Restoration Forestry Research Structure and Function of Regional Landscapes
Objectives
Identify how landscape patterns at the regional scale are related to land ownership and corresponding management practices versus natural ecological regions controlled by soils and mesoclimate. Determine how these patterns affect regional biodiversity and spatial ecosystem interactions. Predict how potential future management will change observed patterns and their effects.
Background
In recent years, concern has grown over the impact of traditional forest management practices on biodiversity and ecosystem sustainability. At the same time, the field of landscape ecology has become more influential. This conceptual growth in landscape ecology has been accompanied by new, more easily used computerized geographic information systems (GIS). GIS have obvious application to the management of complex, spatially distributed resources such as forests and wildlife. One application of these methods is in analysis of the spatial structure of forest landscapes. This involves quantitatively analyzing forest-patch size, shape, distribution, number, and spatial associations.

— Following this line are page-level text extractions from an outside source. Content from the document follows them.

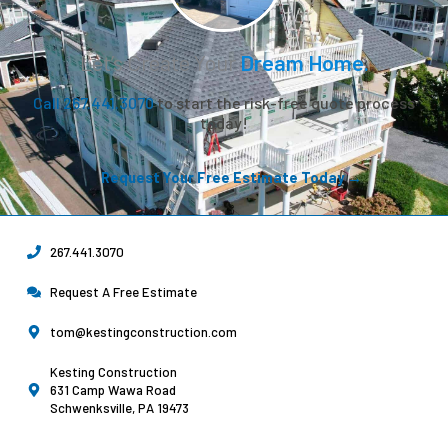
Let’s Create Your
Dream Home.
Call 267.441.3070
to start the risk-free quote process
today!
Request Your Free Estimate Today →
267.441.3070
Request A Free Estimate
tom@kestingconstruction.com
Kesting Construction
631 Camp Wawa Road
Schwenksville, PA 19473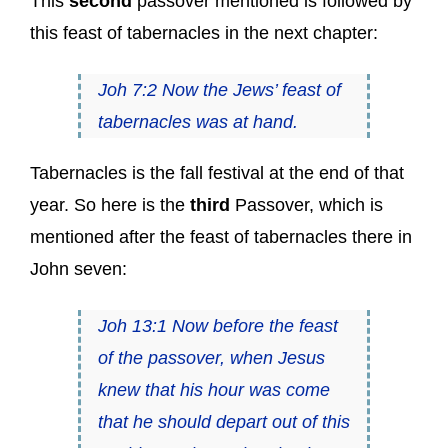
This
second
passover mentioned is followed by
this feast of tabernacles in the next chapter:
Joh 7:2 Now the Jews’ feast of
tabernacles was at hand.
Tabernacles is the fall festival at the end of that
year. So here is the
third
Passover, which is
mentioned after the feast of tabernacles there in
John seven:
Joh 13:1 Now before the feast
of the passover, when Jesus
knew that his hour was come
that he should depart out of this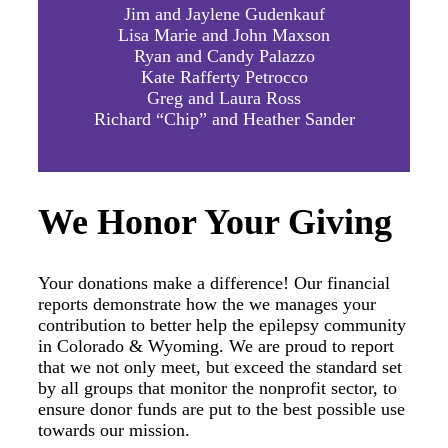
Jim and Jaylene Gudenkauf
Lisa Marie and John Maxson
Ryan and Candy Palazzo
Kate Rafferty Petrocco
Greg and Laura Ross
Richard “Chip” and Heather Sander
We Honor Your Giving
Your donations make a difference! Our financial
reports demonstrate how the we manages your
contribution to better help the epilepsy community
in Colorado & Wyoming. We are proud to report
that we not only meet, but exceed the standard set
by all groups that monitor the nonprofit sector, to
ensure donor funds are put to the best possible use
towards our mission.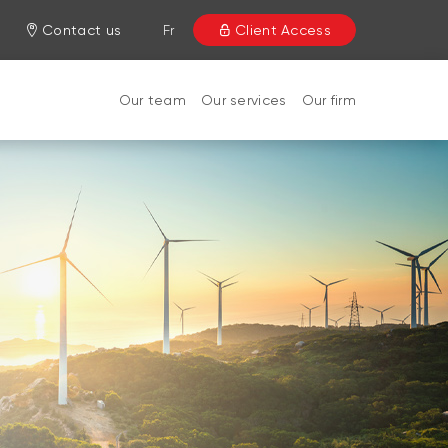
Contact us
Fr
Client Access
Our team
Our services
Our firm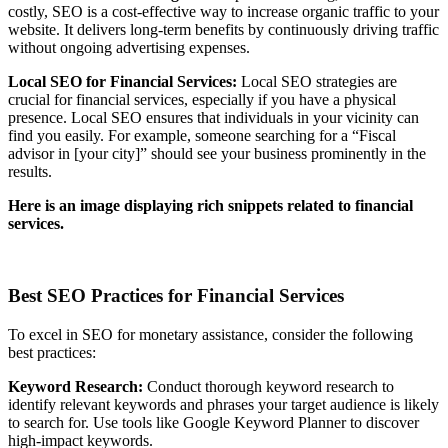
costly, SEO is a cost-effective way to increase organic traffic to your
website. It delivers long-term benefits by continuously driving traffic
without ongoing advertising expenses.
Local SEO for Financial Services:
Local SEO strategies are
crucial for financial services, especially if you have a physical
presence. Local SEO ensures that individuals in your vicinity can
find you easily. For example, someone searching for a “Fiscal
advisor in [your city]” should see your business prominently in the
results.
Here is an image displaying rich snippets related to financial
services.
Best SEO Practices for Financial Services
To excel in SEO for monetary assistance, consider the following
best practices:
Keyword Research:
Conduct thorough keyword research to
identify relevant keywords and phrases your target audience is likely
to search for. Use tools like Google Keyword Planner to discover
high-impact keywords.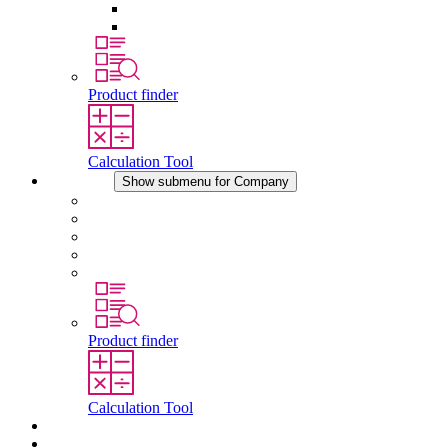
Pressure Compensation Device
Other Accessories
Product finder
Calculation Tool
Company
Show submenu for Company
About STEGO
Responsibility
Conformity
History
Locations
Product finder
Calculation Tool
Downloads
News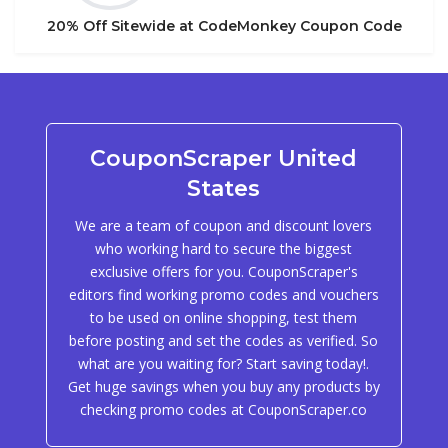
20% Off Sitewide at CodeMonkey Coupon Code
CouponScraper United
States
We are a team of coupon and discount lovers
who working hard to secure the biggest
exclusive offers for you. CouponScraper's
editors find working promo codes and vouchers
to be used on online shopping, test them
before posting and set the codes as verified. So
what are you waiting for? Start saving today!.
Get huge savings when you buy any products by
checking promo codes at CouponScraper.co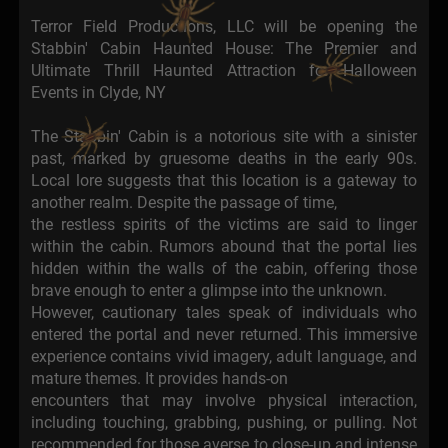
Terror Field Productions, LLC will be opening the
Stabbin' Cabin Haunted House: The Premier and
Ultimate Thrill Haunted Attraction for Halloween
Events in Clyde, NY
The Stabbin' Cabin is a notorious site with a sinister
past, marked by gruesome deaths in the early 90s.
Local lore suggests that this location is a gateway to
another realm. Despite the passage of time,
the restless spirits of the victims are said to linger
within the cabin. Rumors abound that the portal lies
hidden within the walls of the cabin, offering those
brave enough to enter a glimpse into the unknown.
However, cautionary tales speak of individuals who
entered the portal and never returned. This immersive
experience contains vivid imagery, adult language, and
mature themes. It provides hands-on
encounters that may involve physical interaction,
including touching, grabbing, pushing, or pulling. Not
recommended for those averse to close-up and intense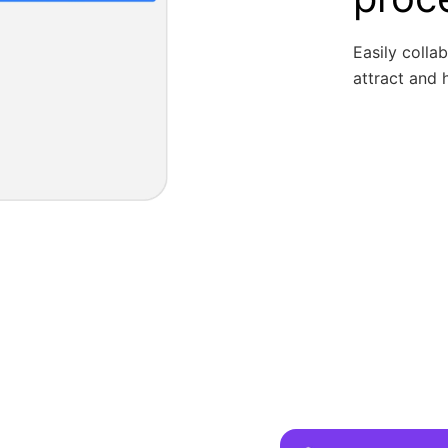
Easily colla
attract and h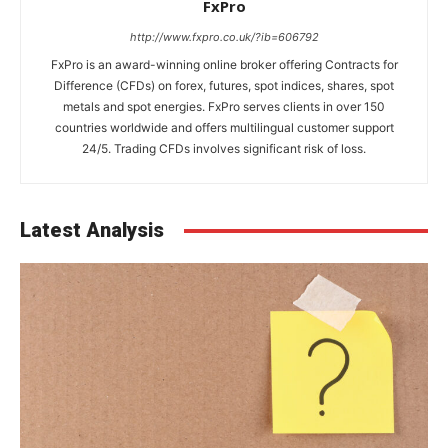
FxPro
http://www.fxpro.co.uk/?ib=606792
FxPro is an award-winning online broker offering Contracts for
Difference (CFDs) on forex, futures, spot indices, shares, spot
metals and spot energies. FxPro serves clients in over 150
countries worldwide and offers multilingual customer support
24/5. Trading CFDs involves significant risk of loss.
Latest Analysis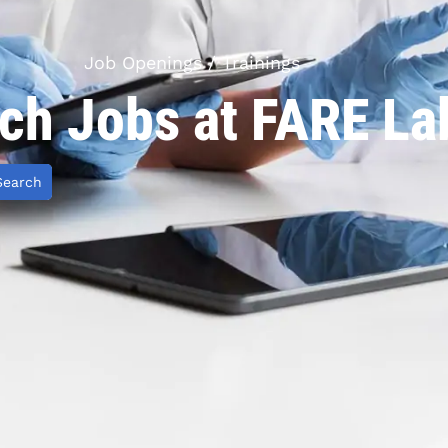
Job Openings / Trainings
ch Jobs at FARE La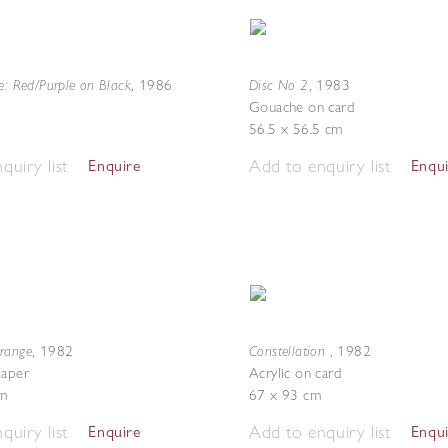
e: Red/Purple on Black
Disc No 2
,
1986
,
1983
Gouache on card
56.5 x 56.5 cm
quiry list
Add to enquiry list
Enquire
Enqu
range
Constellation
,
1982
,
1982
paper
Acrylic on card
m
67 x 93 cm
quiry list
Add to enquiry list
Enquire
Enqu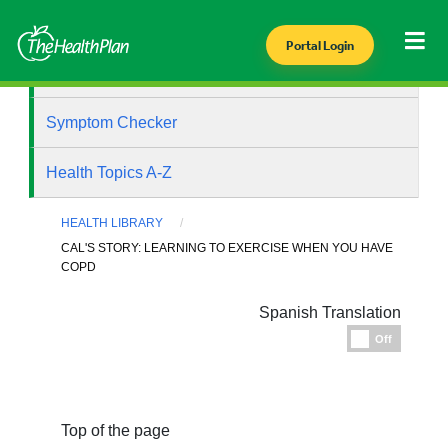
Portal Login
Health Library
Symptom Checker
Health Topics A-Z
HEALTH LIBRARY
CAL'S STORY: LEARNING TO EXERCISE WHEN YOU HAVE
COPD
Spanish Translation
Espanol
Off
Top of the page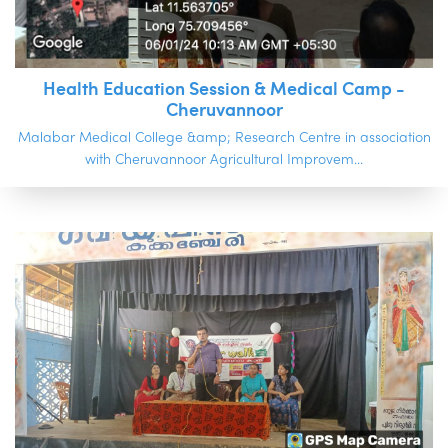
Health Education Session & Medical Camp -
Cheruvannoor
Malabar Medical College &amp; Research Centre in association
with Cheruvannoor Agricultural Improvem...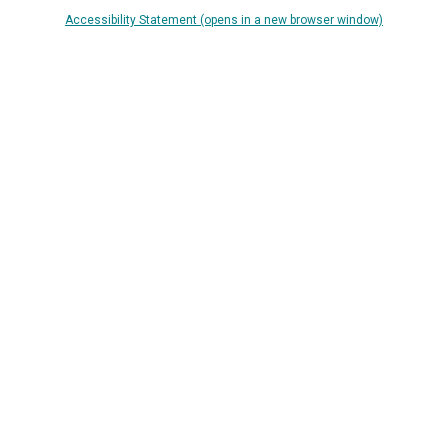
Accessibility Statement (opens in a new browser window)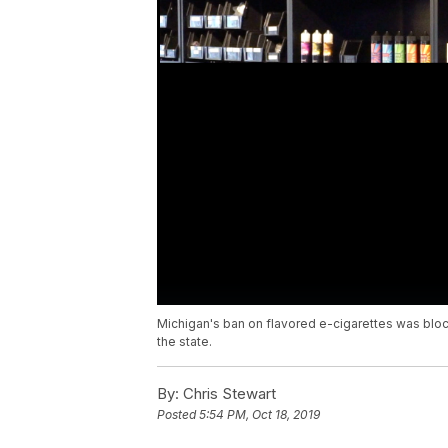
Michigan's ban on flavored e-cigarettes was blocke
the state.
By:
Chris Stewart
Posted
5:54 PM, Oct 18, 2019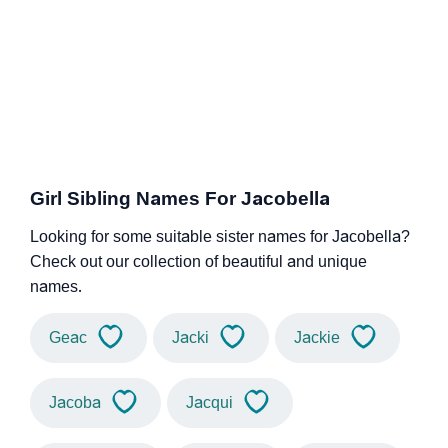
Girl Sibling Names For Jacobella
Looking for some suitable sister names for Jacobella?
Check out our collection of beautiful and unique
names.
Geac
Jacki
Jackie
Jacoba
Jacqui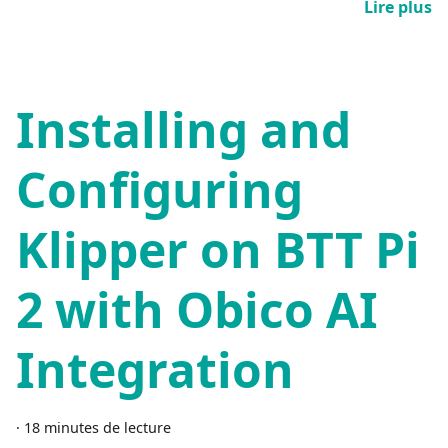
Lire plus
Installing and
Configuring
Klipper on BTT Pi
2 with Obico AI
Integration
·
18 minutes de lecture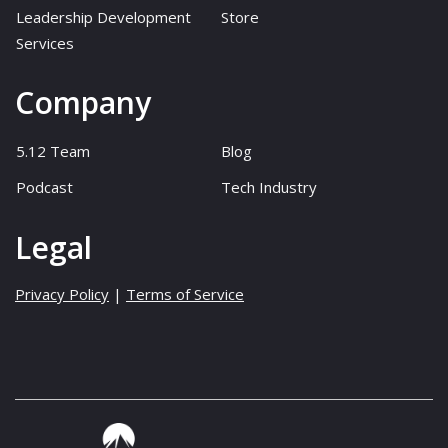
Leadership Development
Store
Services
Company
5.12 Team
Blog
Podcast
Tech Industry
Legal
Privacy Policy
|
Terms of Service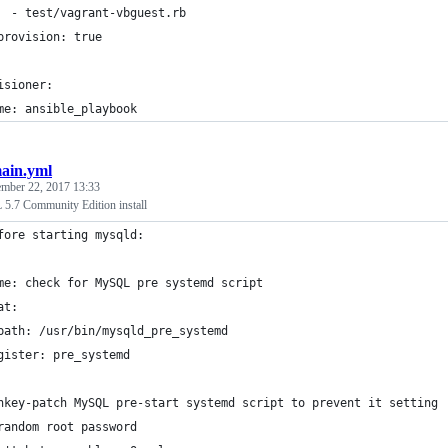
  - test/vagrant-vbguest.rb
provision: true
isioner:
me: ansible_playbook
ain.yml
ember 22, 2017 13:33
5.7 Community Edition install
fore starting mysqld:
me: check for MySQL pre systemd script
at:
path: /usr/bin/mysqld_pre_systemd
gister: pre_systemd
nkey-patch MySQL pre-start systemd script to prevent it setting
random root password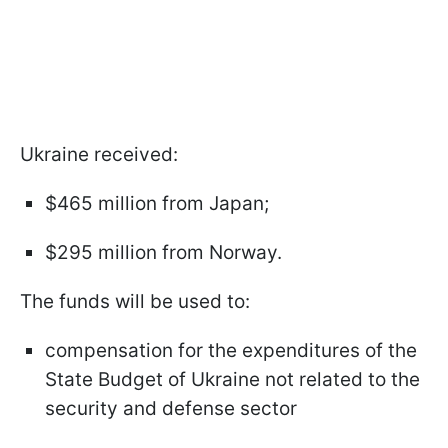
Ukraine received:
$465 million from Japan;
$295 million from Norway.
The funds will be used to:
compensation for the expenditures of the
State Budget of Ukraine not related to the
security and defense sector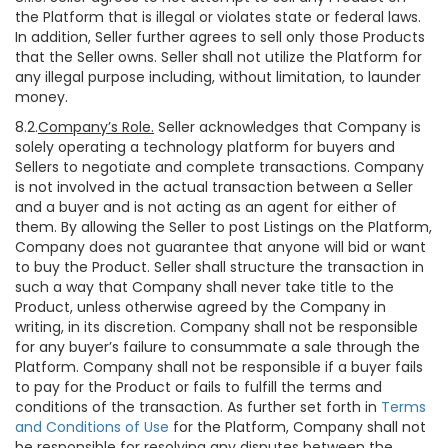
the Platform that is illegal or violates state or federal laws.
In addition, Seller further agrees to sell only those Products
that the Seller owns. Seller shall not utilize the Platform for
any illegal purpose including, without limitation, to launder
money.
8.2.
Company’s Role.
Seller acknowledges that Company is
solely operating a technology platform for buyers and
Sellers to negotiate and complete transactions. Company
is not involved in the actual transaction between a Seller
and a buyer and is not acting as an agent for either of
them. By allowing the Seller to post Listings on the Platform,
Company does not guarantee that anyone will bid or want
to buy the Product. Seller shall structure the transaction in
such a way that Company shall never take title to the
Product, unless otherwise agreed by the Company in
writing, in its discretion. Company shall not be responsible
for any buyer’s failure to consummate a sale through the
Platform. Company shall not be responsible if a buyer fails
to pay for the Product or fails to fulfill the terms and
conditions of the transaction. As further set forth in
Terms
and Conditions of Use
for the Platform, Company shall not
be responsible for resolving any disputes between the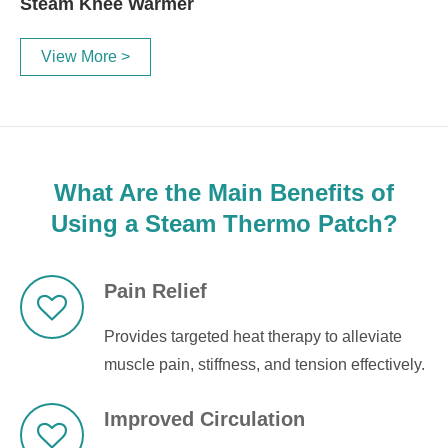
Steam Knee Warmer
View More >
What Are the Main Benefits of
Using a Steam Thermo Patch?
Pain Relief
Provides targeted heat therapy to alleviate
muscle pain, stiffness, and tension effectively.
Improved Circulation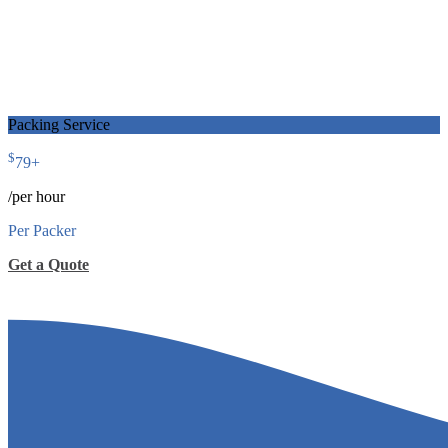
Packing Service
$
79
+
/per hour
Per Packer
Get a Quote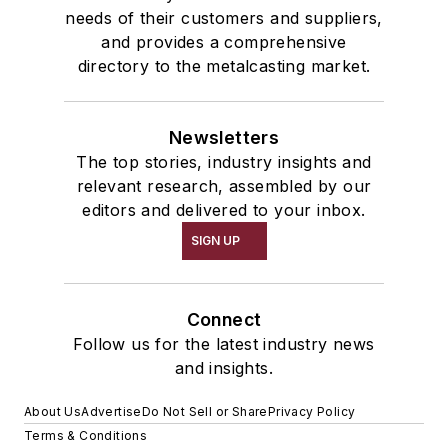
needs of their customers and suppliers,
and provides a comprehensive
directory to the metalcasting market.
Newsletters
The top stories, industry insights and
relevant research, assembled by our
editors and delivered to your inbox.
SIGN UP
Connect
Follow us for the latest industry news
and insights.
About Us
Advertise
Do Not Sell or Share
Privacy Policy
Terms & Conditions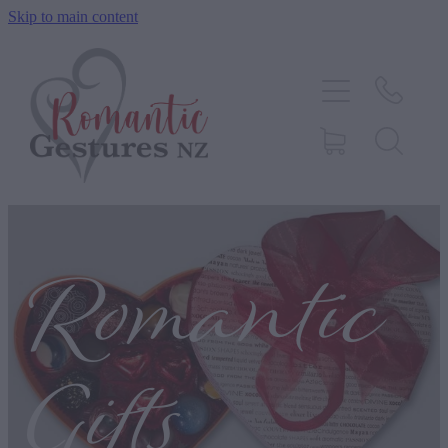
Skip to main content
HOME
ABOUT
SERVICES
CONTACT
Romantic
BLOG
TESTIMONIALS
Gifts
SHOP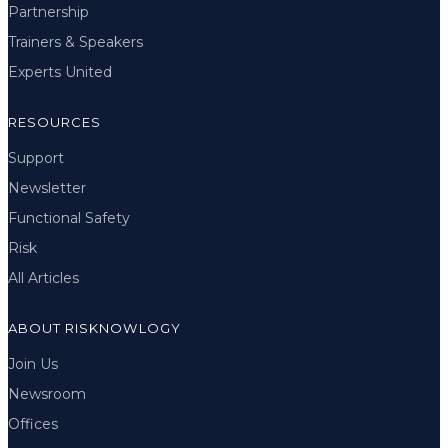
Partnership
Trainers & Speakers
Experts United
RESOURCES
Support
Newsletter
Functional Safety
Risk
All Articles
ABOUT RISKNOWLOGY
Join Us
Newsroom
Offices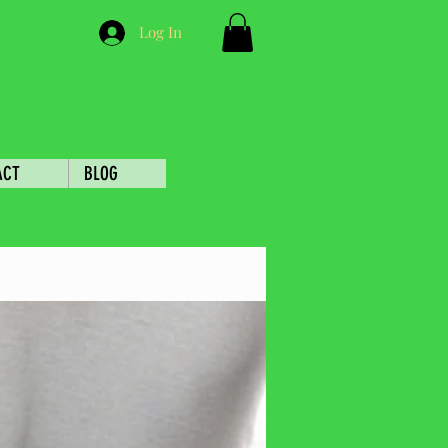
Log In
ACT
BLOG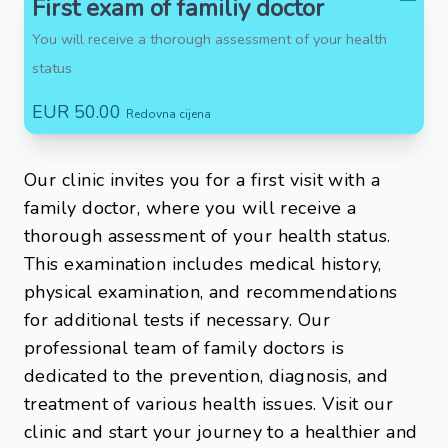
First exam of familiy doctor
You will receive a thorough assessment of your health
status
EUR 50.00
Redovna cijena
Our clinic invites you for a first visit with a
family doctor, where you will receive a
thorough assessment of your health status.
This examination includes medical history,
physical examination, and recommendations
for additional tests if necessary. Our
professional team of family doctors is
dedicated to the prevention, diagnosis, and
treatment of various health issues. Visit our
clinic and start your journey to a healthier and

The pattern of forest landscapes is not random, but is characteristic of ecosystem responses to disturbance events imposed on a landform pattern within a climatic region. As a result, natural primary forest landscapes have different spatial patterns than human-disturbed or managed landscapes.
This project is a cooperative effort between the University of Wisconsin Department of Forestry, the USDA-Forest Service, the Natural Resources Research Institute, and the University of Minnesota, Duluth. Analyzing landscape patterns can be useful in assessing the relative effects of management scenarios and in setting objectives for restoring spatial patterns hypothesized to be important in sustainable functioning of ecosystems.